I've learned this about my personal creative process: I can think and think and think, look and look, and try for hours, days, or weeks to come up with an idea. But until my body actually becomes engaged in the process and I begin to draw, paint, cut, or sew, nothing but frustration will come about.
I've learned that, but I always manage to forget it at the most crucial times.
So I've spent the last couple of days thinking and looking and become increasingly desperate for a creative idea, then trying to console myself with the idea that this is January, after all, the season of rest and lull and creative-battery-recharging, then resigning myself to the fact that I'm just not that creative and will never have another idea again.
Then I repeat the process all over again.
This morning I decided just to draw something--anything--as a way to begin. Of course, I couldn't think of anything to draw, so I pulled out a quilting book and began to draw one of the landscapes featured in it. I knew I might want to create a journal quilt for January, so I thought as I sketched about what January trees might look like, what color values might be important, what January feels like.

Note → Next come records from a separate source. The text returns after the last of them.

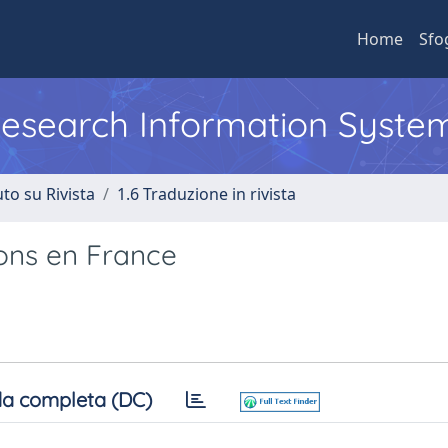
Home
Sfo
 Research Information Syste
to su Rivista
1.6 Traduzione in rivista
ions en France
a completa (DC)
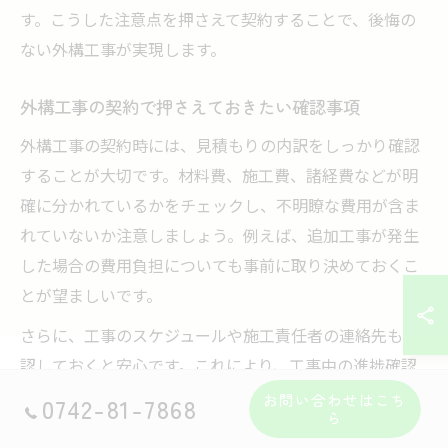
す。こうした注意点を押さえて契約することで、後悔の
ない外構工事が実現します。
外構工事の契約で押さえておきたい確認事項
外構工事の契約時には、見積もりの内訳をしっかり確認
することが大切です。材料費、施工費、諸経費などが明
確に分かれているかをチェックし、不明瞭な費用が含ま
れていないか注意しましょう。例えば、追加工事が発生
した場合の費用負担についても事前に取り決めておくこ
とが望ましいです。
さらに、工事のスケジュールや施工責任者の連絡先も確
認しておくと安心です。これにより、工事中の進捗確認
や疑問点の相談がスムーズに行えます。これらの確認事
お問い合わせはこち
0742-81-7868
ら
項を押さえておくことで、納得のいく契約内容となり、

When I finished sketching I knew I wasn't particularly excited about actually creating this piece, and my tiny trollish inner critic immediately started jumping up and down and screaming "it's not your design! it doesn't mean anything to you! You'll just screw it up anyway and it will look ugly and then you'll hate it! Besides, you can't even DRAW." "Nevertheless," I calmly responded, and proceeded to scan the sketch into my computer (this is one of my favorite responses to the troll, and one that I read about a couple of years ago--I wish I could remember where, but you know how that goes . . . "Nevertheless, I'm going to try it anyway"; "Nevertheless, I'm going to just draw this tree and see what happens"; etc.).
As the scanner was doing its part, I thought about what I liked about the sketch, and I settled on the trees. One very tentative idea pushed its way in, then another, then suddenly ideas were flooding into my head. "What if I drew just the trees . . .what if I painted the trees onto fabric . . . no, I know! What if I drew them with crayons onto paper and then transferred that onto fabric . . ." and I was off and running. Before I knew it, I was playing with fabric and crayons and ironing and pulling out those little batik squares I bought because I loved the browns and grays and whites, and just in general having a great time.
So once again, I'm reminded of this lesson I'm apparently destined to have to learn and relearn over and over again: the brain thinks it can work in isolation, but it can't create without the body.
2 comments:
your "nevertheless" is a great way to deal with an inner critic! Thanks for the idea....
I love how you just have to figure out what nudges the creative door open and then one's muse is just so full of energy there's this whirlwind...
If you're a slow learner, you're in good company! I'm constantly having to relearn the little gems I stumble upon. I've taken to writing some of them down and posting them by my sewing machine as a reminder.
Thanks for the comment on my blog. Had to run over here and see what you're all about. Enjoy your observations and quilting. The bird came out nicely - I had to chuckle because I too have things I put up on my design wall that wait sometimes years for me to figure out how they should be finished.